→ **Vorliegender Text**
___

Sieben Freunde haben sich im fortgeschrittenen Alter entschlossen, die Patenschaft für ein Familiengrab auf dem Alten St. Matthäus Friedhof in der Schöneberger Großgörschenstraße zu übernehmen. Jener Einrichtung in Berlin, auf der nicht nur die letzten Ruhestätten zahlreicher Prominenter, einschließlich der Gebrüder Grimm, zu besichtigen sind, sondern die auch über den Vorzug verfügt, neben einem eigenen Friedhofscafé unter schwuler Regie auch noch einen eigenen S-Bahn-Anschluss zu bieten zu haben.Die mit der Grabpatenschaft verbundene Absicht besteht für ihre Teilnehmer darin, über die Sicherheit einer eigenen späteren, in diesem Fall Urnenbestattung zu verfügen. Was auch für mich ausschlaggebend dafür war, mich den Sieben, denen ich mich in ihrer überwiegenden Zahl freundschaftlich verbunden weiß, anzuschließen, als der Letzte in ihrer Runde und das achte Mitglied von ihnen, unter denen der mit Ende Vierzig Jüngste über die Sicherheit verfügt, auch in vierzig Jahren noch ein Unterkommen zu finden, ohne dass die damit verbundenen Kosten an ihm hängen bleiben, weil alles bereits entsprechend im Voraus geregelt ist, im Rahmen eines eingetragenen Vereins, samt allem Drum und Dran.
In meinem Fall kommt hinzu, es in der Einrichtung des Alten St. Matthäus Kirchhofs mit dem Ort zu tun zu haben, der für mich mit der Erinnerung an zahlreiche Freunde und Weggefährten verbunden ist, die als Opfer ihrer HIV-Infektion dort beigesetzt sind und ihre letzte Ruhestätte gefunden haben. Und deren Abwesenheit mich immer noch darin bestimmt, sie zu vermissen. Wie beispielsweise im Fall des wunderbaren fotografischen Chronisten und Wegbegleiters der queeren Community in Berlin und ihrer Szene der 1980iger und 1990iger Jahre: Jürgen Baldiga. Dem ich erstmals auf dem von Andreas Pareik und mir u.a. gemeinsam organisierten ersten CSD in Berlin begegnet bin – am letzten Sonnabend im Juni 1979. Als der Grundlage einer späteren freundschaftlichen Zusammenarbeit im Rahmen eines 1982 in der Berliner Schwulenzeitung (BSZ) veröffentlichten Interviews mit ihm: Ich bin mein eigener Gott! (siehe auch: http://www.epubli.de/shop/buch/59006) Sowie im Rahmen der Herausgabe eines Bandes mit Gedichten, Fotos und Collagen, die 1982 unter dem Titel Breitseite in den von mir herausgegebenen Maldoror Flugschriften erschienen sind.

___

→ **Arbeitsauftrag a**
Prüfen Sie, ob die folgenden Aussagen mit dem Text über die Grabpatenschaft übereinstimmen: (i) Das jüngste Mitglied der Gruppe ist Ende Vierzig. (ii) Die erste Begegnung mit Jürgen Baldiga fand 1982 statt. (iii) Der Friedhof verfügt über einen eigenen S-Bahn-Anschluss. Antworten Sie jeweils mit Ja oder Nein und belegen Sie dies mit den entscheidenden Worten des Textes als wörtlichem Zitat.

→ **Bereitgestelltes Material**

___

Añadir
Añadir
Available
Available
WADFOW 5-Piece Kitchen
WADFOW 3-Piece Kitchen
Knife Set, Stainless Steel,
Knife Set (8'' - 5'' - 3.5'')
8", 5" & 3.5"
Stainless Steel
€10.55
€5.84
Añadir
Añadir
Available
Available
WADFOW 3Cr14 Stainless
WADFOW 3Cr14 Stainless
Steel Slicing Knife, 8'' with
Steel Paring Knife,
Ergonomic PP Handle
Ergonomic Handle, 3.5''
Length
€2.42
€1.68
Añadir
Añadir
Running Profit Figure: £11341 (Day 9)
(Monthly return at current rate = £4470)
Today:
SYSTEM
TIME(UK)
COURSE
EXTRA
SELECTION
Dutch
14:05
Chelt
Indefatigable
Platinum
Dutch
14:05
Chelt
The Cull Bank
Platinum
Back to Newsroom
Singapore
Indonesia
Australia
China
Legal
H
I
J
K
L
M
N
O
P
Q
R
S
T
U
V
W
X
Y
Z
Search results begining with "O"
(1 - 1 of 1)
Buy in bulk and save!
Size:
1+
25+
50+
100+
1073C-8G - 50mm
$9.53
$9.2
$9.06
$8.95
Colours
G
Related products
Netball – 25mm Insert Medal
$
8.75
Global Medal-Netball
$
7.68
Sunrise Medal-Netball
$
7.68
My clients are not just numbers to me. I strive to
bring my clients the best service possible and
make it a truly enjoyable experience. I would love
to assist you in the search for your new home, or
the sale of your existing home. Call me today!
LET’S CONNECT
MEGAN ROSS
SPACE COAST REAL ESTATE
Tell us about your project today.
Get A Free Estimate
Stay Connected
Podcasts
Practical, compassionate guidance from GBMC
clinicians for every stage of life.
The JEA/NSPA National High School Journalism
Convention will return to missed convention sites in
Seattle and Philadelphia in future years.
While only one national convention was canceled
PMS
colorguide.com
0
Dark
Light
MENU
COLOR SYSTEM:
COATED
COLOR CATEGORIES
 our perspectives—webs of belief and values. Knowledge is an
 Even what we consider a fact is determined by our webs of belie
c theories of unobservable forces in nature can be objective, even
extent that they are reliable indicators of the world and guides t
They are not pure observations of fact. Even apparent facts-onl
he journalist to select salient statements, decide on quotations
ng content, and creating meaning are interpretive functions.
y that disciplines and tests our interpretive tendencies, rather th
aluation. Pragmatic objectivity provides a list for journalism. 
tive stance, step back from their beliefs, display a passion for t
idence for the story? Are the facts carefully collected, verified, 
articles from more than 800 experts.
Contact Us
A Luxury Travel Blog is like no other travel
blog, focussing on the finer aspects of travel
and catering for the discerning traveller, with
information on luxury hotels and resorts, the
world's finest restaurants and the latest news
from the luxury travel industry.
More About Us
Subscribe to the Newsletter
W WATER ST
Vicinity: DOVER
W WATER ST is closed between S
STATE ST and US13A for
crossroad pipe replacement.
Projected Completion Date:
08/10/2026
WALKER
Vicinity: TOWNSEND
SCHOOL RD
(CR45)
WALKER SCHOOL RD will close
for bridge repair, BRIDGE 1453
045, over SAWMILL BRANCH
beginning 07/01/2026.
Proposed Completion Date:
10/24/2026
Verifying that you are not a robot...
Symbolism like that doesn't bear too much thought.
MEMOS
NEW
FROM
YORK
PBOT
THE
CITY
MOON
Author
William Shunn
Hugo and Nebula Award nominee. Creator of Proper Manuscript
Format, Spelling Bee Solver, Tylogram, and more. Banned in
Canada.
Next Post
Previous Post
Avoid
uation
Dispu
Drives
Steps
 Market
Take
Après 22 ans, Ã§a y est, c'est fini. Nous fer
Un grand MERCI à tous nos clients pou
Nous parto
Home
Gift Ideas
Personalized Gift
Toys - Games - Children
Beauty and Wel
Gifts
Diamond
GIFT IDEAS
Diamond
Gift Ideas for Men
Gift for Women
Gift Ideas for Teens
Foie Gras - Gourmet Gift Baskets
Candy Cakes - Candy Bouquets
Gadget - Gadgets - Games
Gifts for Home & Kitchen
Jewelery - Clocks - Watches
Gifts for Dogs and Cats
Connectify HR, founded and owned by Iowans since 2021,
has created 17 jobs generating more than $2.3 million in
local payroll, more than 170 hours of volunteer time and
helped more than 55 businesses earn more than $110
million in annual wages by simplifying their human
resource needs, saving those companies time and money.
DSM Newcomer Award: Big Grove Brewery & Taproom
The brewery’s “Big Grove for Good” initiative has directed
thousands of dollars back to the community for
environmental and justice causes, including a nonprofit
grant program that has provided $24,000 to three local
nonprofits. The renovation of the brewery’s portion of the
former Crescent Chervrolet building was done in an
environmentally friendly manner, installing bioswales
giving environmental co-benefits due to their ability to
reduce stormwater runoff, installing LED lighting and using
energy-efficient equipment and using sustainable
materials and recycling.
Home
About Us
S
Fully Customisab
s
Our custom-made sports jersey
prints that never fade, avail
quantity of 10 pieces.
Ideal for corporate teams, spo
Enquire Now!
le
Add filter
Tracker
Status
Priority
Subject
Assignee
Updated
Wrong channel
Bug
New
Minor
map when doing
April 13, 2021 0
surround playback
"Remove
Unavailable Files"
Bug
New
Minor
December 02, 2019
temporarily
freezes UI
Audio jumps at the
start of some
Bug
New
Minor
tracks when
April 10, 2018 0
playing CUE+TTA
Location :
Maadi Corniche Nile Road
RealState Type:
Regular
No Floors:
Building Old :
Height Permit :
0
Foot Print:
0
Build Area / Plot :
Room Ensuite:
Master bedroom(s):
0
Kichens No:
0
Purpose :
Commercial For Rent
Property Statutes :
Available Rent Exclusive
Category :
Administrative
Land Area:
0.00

___

→ **Arbeitsauftrag b**
Formatieren Sie die Einträge vom ersten bis einschließlich der Zeile mit „They are not“ als nummerierte Liste und lassen Sie Leerzeilen weg.

→ **Antwortfeld a**
(i) Ja: „der mit Ende Vierzig Jüngste“
(ii) Nein: „am letzten Sonnabend im Juni 1979“
(iii) Ja: „auch noch einen eigenen S-Bahn-Anschluss zu bieten zu haben“

→ **Antwortfeld b**
1. Añadir
2. Añadir
3. Available
4. Available
5. WADFOW 5-Piece Kitchen
6. WADFOW 3-Piece Kitchen
7. Knife Set, Stainless Steel,
8. Knife Set (8'' - 5'' - 3.5'')
9. 8", 5" & 3.5"
10. Stainless Steel
11. €10.55
12. €5.84
13. Añadir
14. Añadir
15. Available
16. Available
17. WADFOW 3Cr14 Stainless
18. WADFOW 3Cr14 Stainless
19. Steel Slicing Knife, 8'' with
20. Steel Paring Knife,
21. Ergonomic PP Handle
22. Ergonomic Handle, 3.5''
23. Length
24. €2.42
25. €1.68
26. Añadir
27. Añadir
28. Running Profit Figure: £11341 (Day 9)
29. (Monthly return at current rate = £4470)
30. Today:
31. SYSTEM
32. TIME(UK)
33. COURSE
34. EXTRA
35. SELECTION
36. Dutch
37. 14:05
38. Chelt
39. Indefatigable
40. Platinum
41. Dutch
42. 14:05
43. Chelt
44. The Cull Bank
45. Platinum
46. Back to Newsroom
47. Singapore
48. Indonesia
49. Australia
50. China
51. Legal
52. H
53. I
54. J
55. K
56. L
57. M
58. N
59. O
60. P
61. Q
62. R
63. S
64. T
65. U
66. V
67. W
68. X
69. Y
70. Z
71. Search results begining with "O"
72. (1 - 1 of 1)
73. Buy in bulk and save!
74. Size:
75. 1+
76. 25+
77. 50+
78. 100+
79. 1073C-8G - 50mm
80. $9.53
81. $9.2
82. $9.06
83. $8.95
84. Colours
85. G
86. Related products
87. Netball – 25mm Insert Medal
88. $
89. 8.75
90. Global Medal-Netball
91. $
92. 7.68
93. Sunrise Medal-Netball
94. $
95. 7.68
96. My clients are not just numbers to me. I strive to
97. bring my clients the best service possible and
98. make it a truly enjoyable experience. I would love
99. to assist you in the search for your new home, or
100. the sale of your existing home. Call me today!
101. LET’S CONNECT
102. MEGAN ROSS
103. SPACE COAST REAL ESTATE
104. Tell us about your project today.
105. Get A Free Estimate
106. Stay Connected
107. Podcasts
108. Practical, compassionate guidance from GBMC
109. clinicians for every stage of life.
110. The JEA/NSPA National High School Journalism
111. Convention will return to missed convention sites in
112. Seattle and Philadelphia in future years.
113. While only one national convention was canceled
114. PMS
115. colorguide.com
116. 0
117. Dark
118. Light
119. MENU
120. COLOR SYSTEM:
121. COATED
122. COLOR CATEGORIES
123.  our perspectives—webs of belief and values. Knowledge is an
124.  Even what we consider a fact is determined by our webs of belie
125. c theories of unobservable forces in nature can be objective, even
126. extent that they are reliable indicators of the world and guides t
127. They are not pure observations of fact. Even apparent facts-onl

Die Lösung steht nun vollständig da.